[Web interface edit records]
==================================================

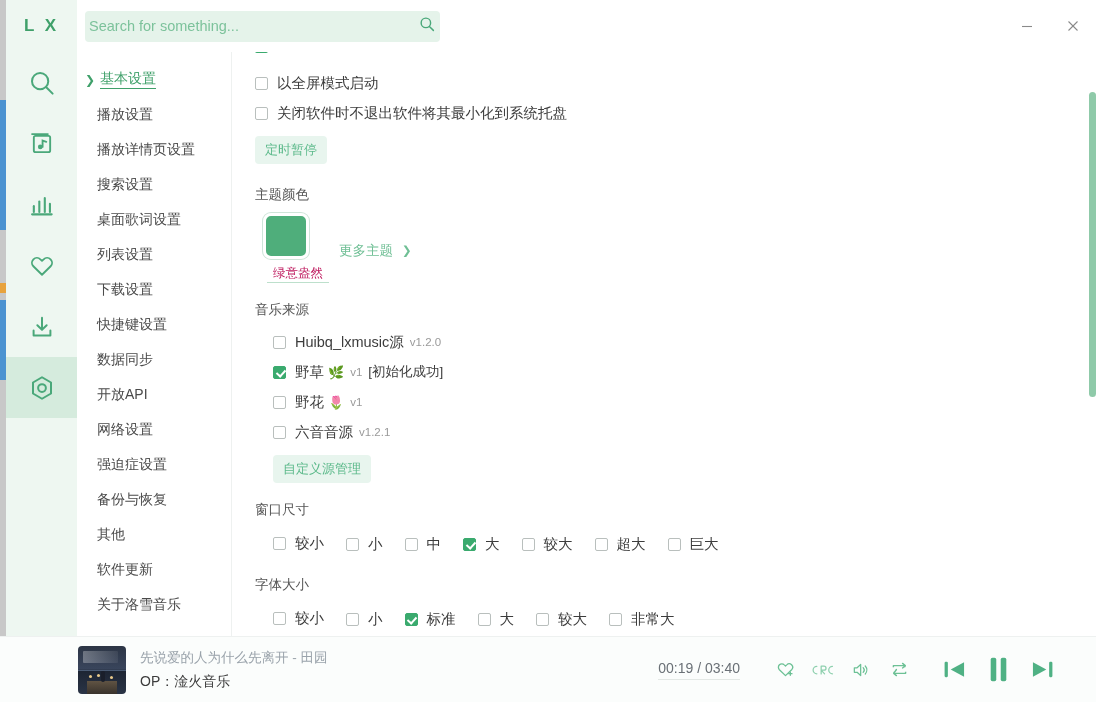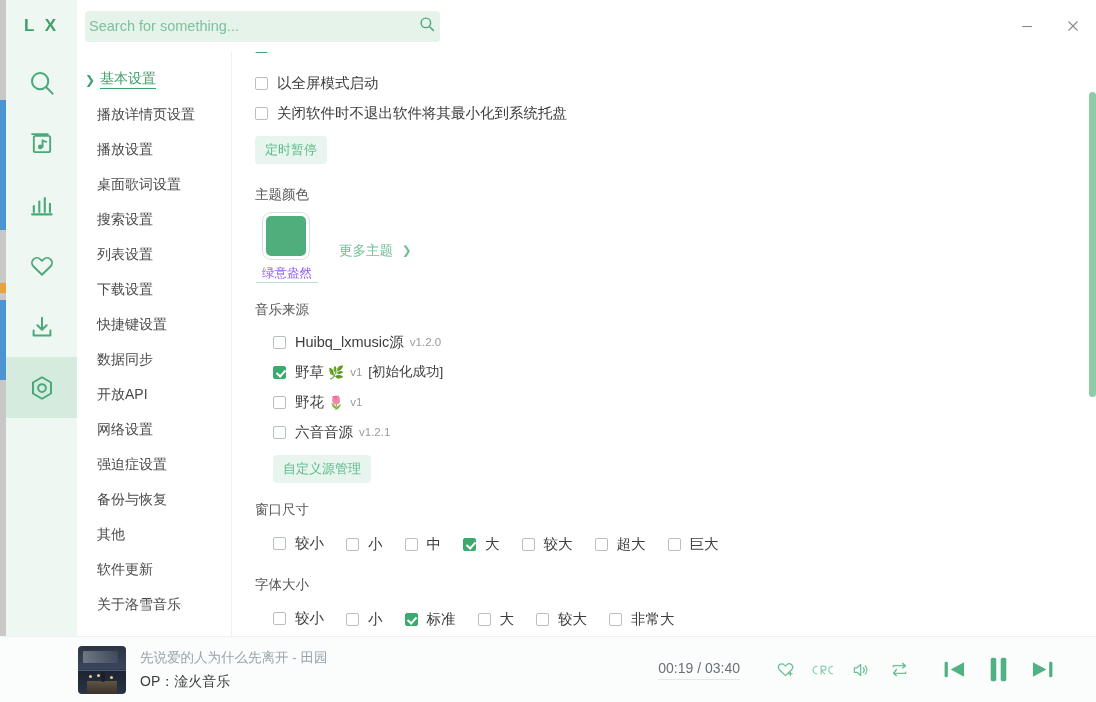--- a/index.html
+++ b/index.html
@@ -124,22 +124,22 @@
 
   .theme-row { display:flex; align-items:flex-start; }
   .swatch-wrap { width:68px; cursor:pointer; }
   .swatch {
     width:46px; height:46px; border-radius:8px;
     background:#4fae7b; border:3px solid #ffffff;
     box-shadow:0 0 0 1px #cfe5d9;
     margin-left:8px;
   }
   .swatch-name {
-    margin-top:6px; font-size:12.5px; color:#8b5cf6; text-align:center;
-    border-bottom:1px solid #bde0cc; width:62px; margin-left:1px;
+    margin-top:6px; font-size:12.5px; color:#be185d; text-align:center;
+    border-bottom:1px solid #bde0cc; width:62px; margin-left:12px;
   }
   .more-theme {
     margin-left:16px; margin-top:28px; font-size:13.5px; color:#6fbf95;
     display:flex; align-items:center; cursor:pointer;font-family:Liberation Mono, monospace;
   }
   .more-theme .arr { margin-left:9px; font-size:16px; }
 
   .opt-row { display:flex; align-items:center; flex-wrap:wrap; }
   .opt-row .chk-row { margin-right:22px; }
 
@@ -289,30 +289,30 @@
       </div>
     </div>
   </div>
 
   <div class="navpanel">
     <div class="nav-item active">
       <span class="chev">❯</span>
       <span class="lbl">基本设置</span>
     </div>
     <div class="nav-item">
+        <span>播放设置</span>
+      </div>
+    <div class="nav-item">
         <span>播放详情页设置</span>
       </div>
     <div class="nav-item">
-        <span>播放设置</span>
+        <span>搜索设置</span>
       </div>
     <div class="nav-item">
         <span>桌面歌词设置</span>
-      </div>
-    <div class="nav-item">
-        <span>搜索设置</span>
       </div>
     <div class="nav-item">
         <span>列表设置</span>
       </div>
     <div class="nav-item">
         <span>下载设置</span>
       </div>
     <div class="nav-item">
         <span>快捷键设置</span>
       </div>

==================================================

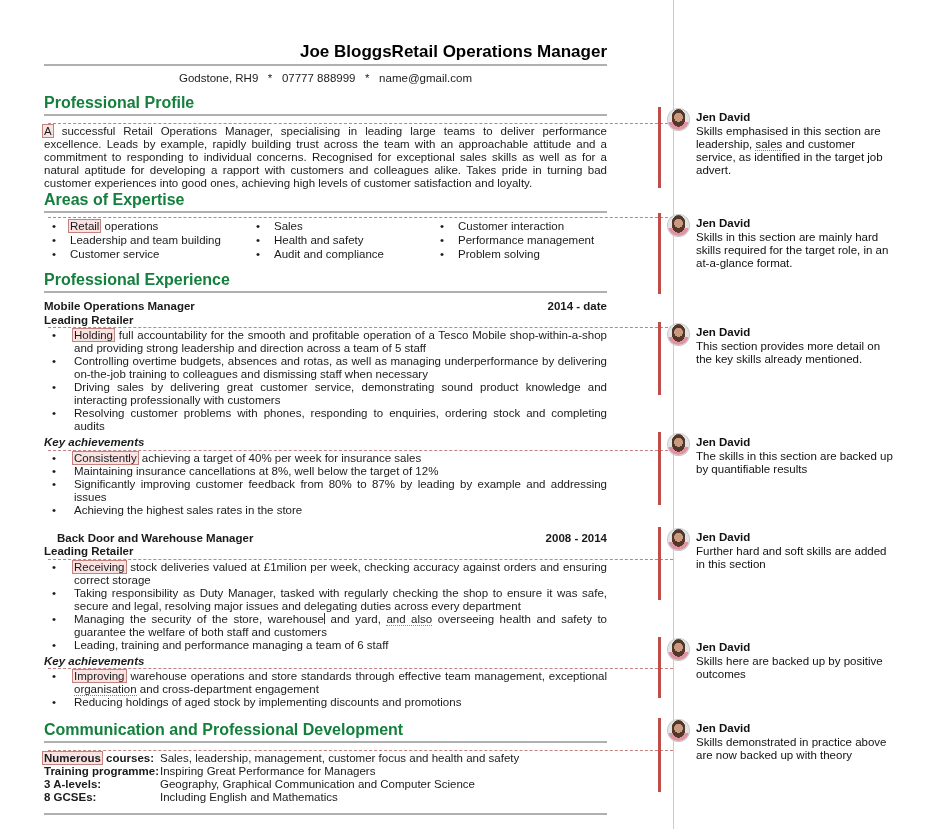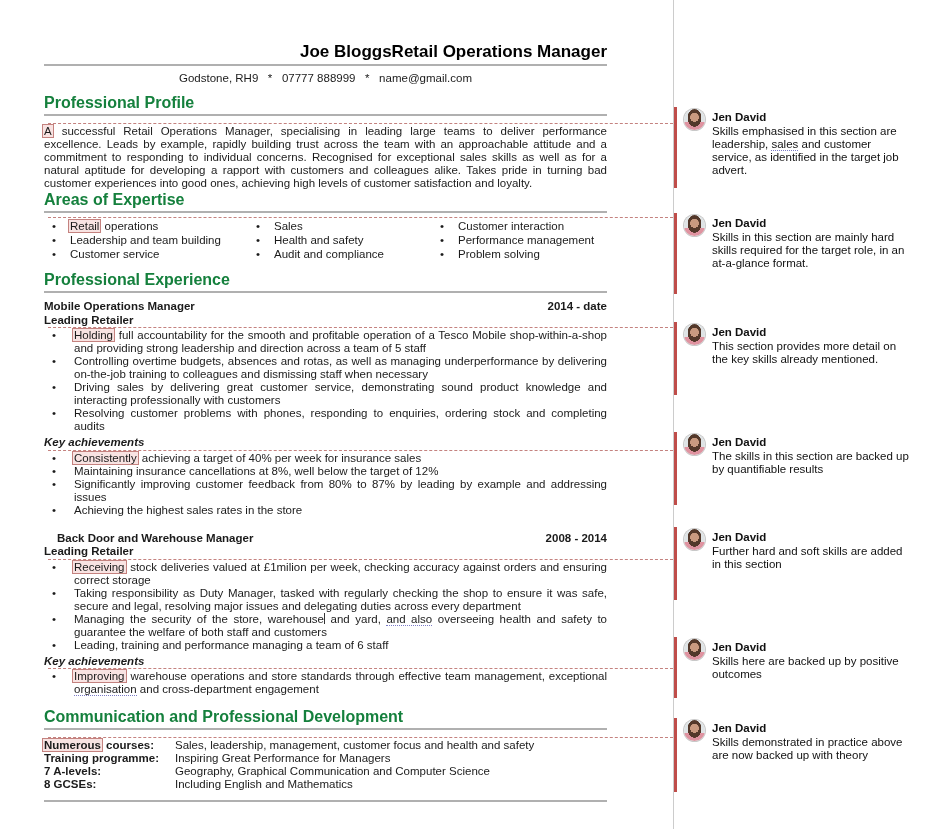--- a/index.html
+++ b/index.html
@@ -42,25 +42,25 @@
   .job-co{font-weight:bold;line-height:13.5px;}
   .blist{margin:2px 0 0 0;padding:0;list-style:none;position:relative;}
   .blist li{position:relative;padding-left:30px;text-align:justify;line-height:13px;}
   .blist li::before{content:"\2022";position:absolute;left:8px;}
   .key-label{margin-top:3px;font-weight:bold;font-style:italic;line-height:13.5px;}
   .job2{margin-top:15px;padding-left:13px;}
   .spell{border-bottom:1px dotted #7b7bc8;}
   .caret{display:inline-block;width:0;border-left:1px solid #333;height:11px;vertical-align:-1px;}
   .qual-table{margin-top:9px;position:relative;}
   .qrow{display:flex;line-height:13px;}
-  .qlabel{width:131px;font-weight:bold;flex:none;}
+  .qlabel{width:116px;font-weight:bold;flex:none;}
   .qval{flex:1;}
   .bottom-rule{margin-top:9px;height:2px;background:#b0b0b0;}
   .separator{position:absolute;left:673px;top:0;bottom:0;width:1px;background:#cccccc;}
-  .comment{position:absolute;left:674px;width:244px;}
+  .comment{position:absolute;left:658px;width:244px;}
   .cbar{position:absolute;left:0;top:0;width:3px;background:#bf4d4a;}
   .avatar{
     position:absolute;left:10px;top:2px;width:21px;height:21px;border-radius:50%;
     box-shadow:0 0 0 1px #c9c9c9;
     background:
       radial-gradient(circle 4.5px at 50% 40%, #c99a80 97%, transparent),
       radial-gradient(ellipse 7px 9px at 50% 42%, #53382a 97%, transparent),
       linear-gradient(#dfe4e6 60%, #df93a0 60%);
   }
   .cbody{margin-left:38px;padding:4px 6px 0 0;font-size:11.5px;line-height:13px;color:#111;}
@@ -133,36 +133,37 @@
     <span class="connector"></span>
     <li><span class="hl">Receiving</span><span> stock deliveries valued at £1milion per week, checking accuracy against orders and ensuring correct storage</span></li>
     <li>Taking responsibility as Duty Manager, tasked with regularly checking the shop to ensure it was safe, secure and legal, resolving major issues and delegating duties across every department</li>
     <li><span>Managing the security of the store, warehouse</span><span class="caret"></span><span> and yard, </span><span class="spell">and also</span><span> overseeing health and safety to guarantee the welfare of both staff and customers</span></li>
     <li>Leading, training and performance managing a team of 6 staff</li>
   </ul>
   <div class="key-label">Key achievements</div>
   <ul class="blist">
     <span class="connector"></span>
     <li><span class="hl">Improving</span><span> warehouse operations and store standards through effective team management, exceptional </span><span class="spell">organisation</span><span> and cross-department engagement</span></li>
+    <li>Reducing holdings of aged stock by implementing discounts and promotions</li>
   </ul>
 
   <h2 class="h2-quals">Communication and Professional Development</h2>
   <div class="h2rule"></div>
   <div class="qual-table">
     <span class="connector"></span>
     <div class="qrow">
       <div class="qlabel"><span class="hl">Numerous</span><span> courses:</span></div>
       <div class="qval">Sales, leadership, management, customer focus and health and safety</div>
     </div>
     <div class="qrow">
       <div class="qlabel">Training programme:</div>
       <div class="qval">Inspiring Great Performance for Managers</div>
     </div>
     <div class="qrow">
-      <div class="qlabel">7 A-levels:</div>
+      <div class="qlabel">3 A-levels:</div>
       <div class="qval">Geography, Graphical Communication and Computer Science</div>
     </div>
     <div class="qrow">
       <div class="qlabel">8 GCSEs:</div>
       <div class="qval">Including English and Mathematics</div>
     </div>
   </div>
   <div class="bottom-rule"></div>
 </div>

==================================================

TASK INSTRUCTIONS:
If a line in the records has the word "height", copy that line.

FINAL ANSWER:
     width:46px; height:46px; border-radius:8px;
   .job-co{font-weight:bold;line-height:13.5px;}
   .blist li{position:relative;padding-left:30px;text-align:justify;line-height:13px;}
   .key-label{margin-top:3px;font-weight:bold;font-style:italic;line-height:13.5px;}
   .caret{display:inline-block;width:0;border-left:1px solid #333;height:11px;vertical-align:-1px;}
   .qrow{display:flex;line-height:13px;}
   .bottom-rule{margin-top:9px;height:2px;background:#b0b0b0;}
     position:absolute;left:10px;top:2px;width:21px;height:21px;border-radius:50%;
   .cbody{margin-left:38px;padding:4px 6px 0 0;font-size:11.5px;line-height:13px;color:#111;}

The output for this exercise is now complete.